News report on secret pact proves that Henoko base project aims to enhance US military functions

January 28, 2021

Japanese Communist Party Diet Policy Commission Chair Kokuta Keiji on January 27 at a press conference in the Diet building said, “It has yet again become obvious that the new U.S. base will be constructed in Henoko not as an alternative to the U.S. Futenma base, but to enhance the U.S. military functions overall. This is the essence of this project.”

Kokuta made this remark when asked about a comment for news articles in Okinawa Times and Kyodo News dated January 25. These articles revealed a Japan-U.S. secret agreement concerning a plan to deploy a Ground Self-Defense Force amphibious mobile brigade, a Japanese version of a marine force similar to the U.S. Marine Corps, to USMC Camp Schwab in the Henoko district in Okinawa’s Nago City.

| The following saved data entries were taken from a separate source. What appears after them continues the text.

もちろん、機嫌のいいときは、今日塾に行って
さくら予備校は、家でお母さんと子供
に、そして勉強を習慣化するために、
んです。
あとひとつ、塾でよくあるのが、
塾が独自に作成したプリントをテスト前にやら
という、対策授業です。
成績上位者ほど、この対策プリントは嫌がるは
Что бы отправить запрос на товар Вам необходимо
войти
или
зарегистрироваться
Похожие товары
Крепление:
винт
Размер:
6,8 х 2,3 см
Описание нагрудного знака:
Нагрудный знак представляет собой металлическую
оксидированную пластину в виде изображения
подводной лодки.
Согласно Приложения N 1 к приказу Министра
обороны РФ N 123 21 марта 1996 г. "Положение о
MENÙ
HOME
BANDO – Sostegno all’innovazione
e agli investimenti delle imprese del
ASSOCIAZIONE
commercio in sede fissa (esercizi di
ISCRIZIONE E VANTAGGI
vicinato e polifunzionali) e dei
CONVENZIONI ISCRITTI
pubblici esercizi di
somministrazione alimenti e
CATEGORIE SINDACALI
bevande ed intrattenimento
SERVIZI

JCP Kokuta exposed this secret agreement in Diet discussions. On May 11, 2018 at a meeting of the House of Representatives Foreign Affairs Committee, Kokuta asked questions about the secret plan revealed in internal documents submitted by the Defense Ministry. However, in the documents which were compiled by the Ground Staff Office, the section that supposedly explains which GSDF units will be stationed on the Okinawa main island was blacked out. Therefore, Kokuta grilled the government by saying that this section was blacked out because it includes the planned deployment of the GSDF amphibious unit to U.S. Camp Schwab. Then State Minister of Defense Yamamoto Tomohiro in his reply said, “The Defense Ministry has no knowledge of the stationing of SDF infantry troops anywhere on the Okinawa main island including Camp Schwab.”

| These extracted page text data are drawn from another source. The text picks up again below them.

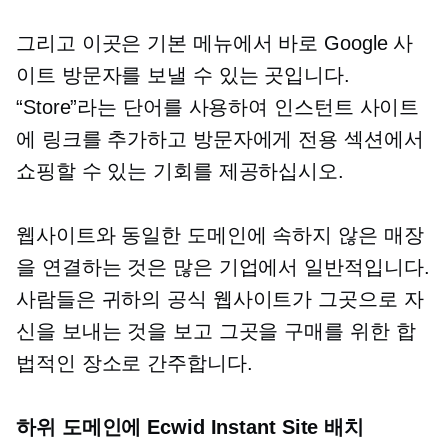
그리고 이곳은 기본 메뉴에서 바로 Google 사
이트 방문자를 보낼 수 있는 곳입니다.
“Store”라는 단어를 사용하여 인스턴트 사이트
에 링크를 추가하고 방문자에게 전용 섹션에서
쇼핑할 수 있는 기회를 제공하십시오.
웹사이트와 동일한 도메인에 속하지 않은 매장
을 연결하는 것은 많은 기업에서 일반적입니다.
사람들은 귀하의 공식 웹사이트가 그곳으로 자
신을 보내는 것을 보고 그곳을 구매를 위한 합
법적인 장소로 간주합니다.
하위 도메인에 Ecwid Instant Site 배치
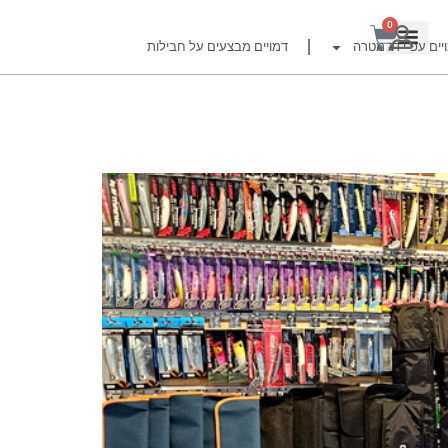
0
יים עפ"י דג מטרה
דמויים מבצעים על חבילות
רזור
ור
זרזור
לצים לדייג זרזור
ברה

Chief Cabinet Secretary Kato Katsunobu at a regular briefing on January 25 denied the news reports, saying, “I know nothing about any secret agreement or any deployment plan.”

Meanwhile, two days later at a House of Councilors Budget Committee meeting, Defense Minister Kishi Nobuo virtually admitted that the plan had been discussed in the government while turning down the report by saying that the government made no agreement. He made this remark in response to a question made by Constitutional Democratic Party of Japan lawmaker Haku Shinkun.

“If the government denies the reports regarding the secret agreement, it should disclose information in the redacted section,” Kokuta said at the press conference on January 27.